Science is often thought of as a game of experimentation, correlation, and fact; yet somehow, science and scientific policy are referred to as ‘fake news’ in the mainstream media that we have become accustomed to under Trump’s presidency. When science is seen under these false pretenses, ‘bad scientific policy’ results.  This ‘bad science policy’ seems to bring forth the very chaos that is often depicted in the realm of science fiction.

No longer fiction, but fact; this chaos has become our everyday reality.

In the wake of Hurricane Irma, destruction paved a path that many people are still recovering from. In addition, climate change intensified the effects of this year’s tropical storms and hurricanes, leading to displaced climate refugees and countless homes in ruin. Still, no substantial scientific policy is being implemented as politicians continually denounce the very existence of climate change altogether. Why is this our reality when there is a correlation that has been proven countless times: bad scientific policy leads to a deteriorating earth.

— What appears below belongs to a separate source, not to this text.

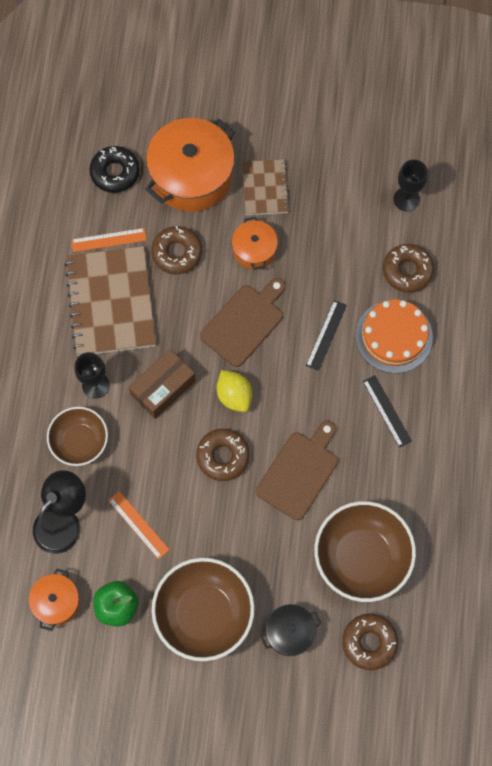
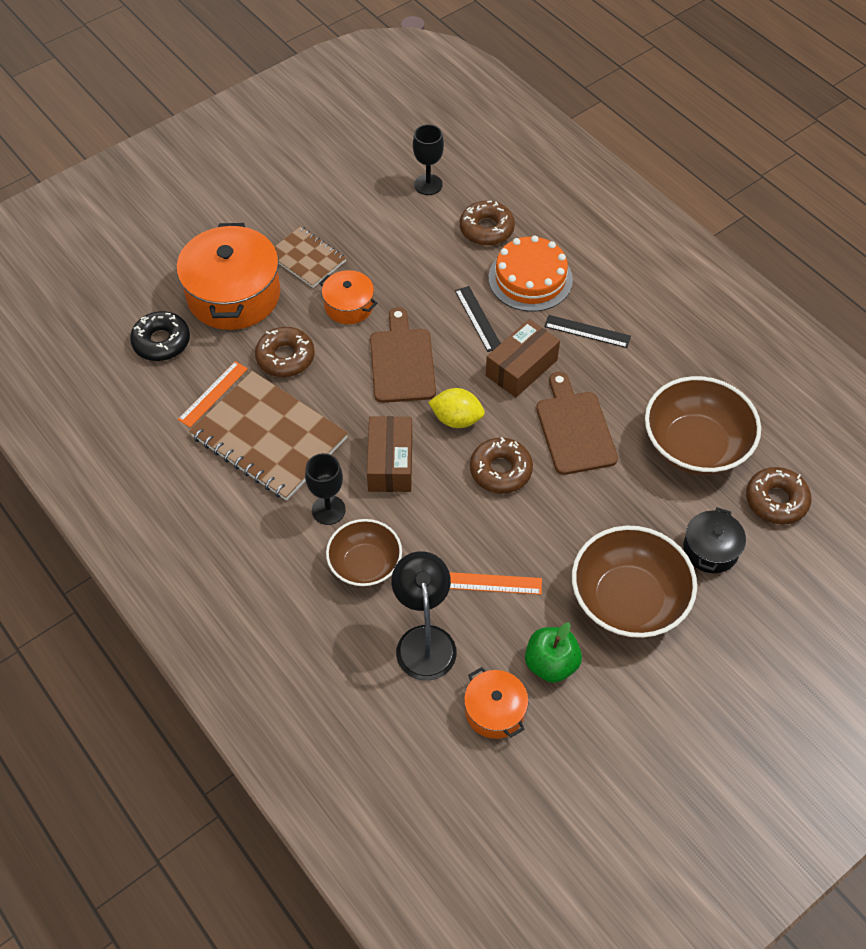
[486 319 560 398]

This is an issue that needs to be addressed. Carbon dioxide levels are at their highest in 650,000 years and yet no action is taking place. In fact, the United States is the only country that has not signed onto the Paris Climate Accord. It is evident that our climate demands action, but still, nothing substantial is done. And when action does take place, it is not enough. Congressman Lamar Smith (R-TX), Chair of the House Science Committee, said in June, “The benefits of a changing climate are often ignored and under-researched…” He went on to say, “For instance, Arctic sea ice is decreasing. This development will create new commercial shipping lanes that provide faster, more convenient, and less costly routes between ports in Asia, Europe, and eastern North America. This will increase international trade and strengthen the world economy.” In addition, he suggested that increasing carbon dioxide levels promotes the process of photosynthesis. When the Chair of the House Science Committee iterates these (non-factual) words, it is no wonder that scientific policy is not being implemented.

As Floridians, we have felt the amplified effects of natural disasters first-hand with Irma’s destruction (and some are still feeling it). We no longer need Trump to sign onto the Paris Climate Accord. We all know that this will not happen. Yet, we can sign the accord ourselves, we can evoke change together and work towards mitigating the devastating effects of climate change. Maybe it takes a flooded golf course for a man in office to realize that climate change is wreaking havoc on the places we call home, but the climate will continually prove itself to be changing. We must change what we are doing and together, I believe that we can change the very fate of our earth.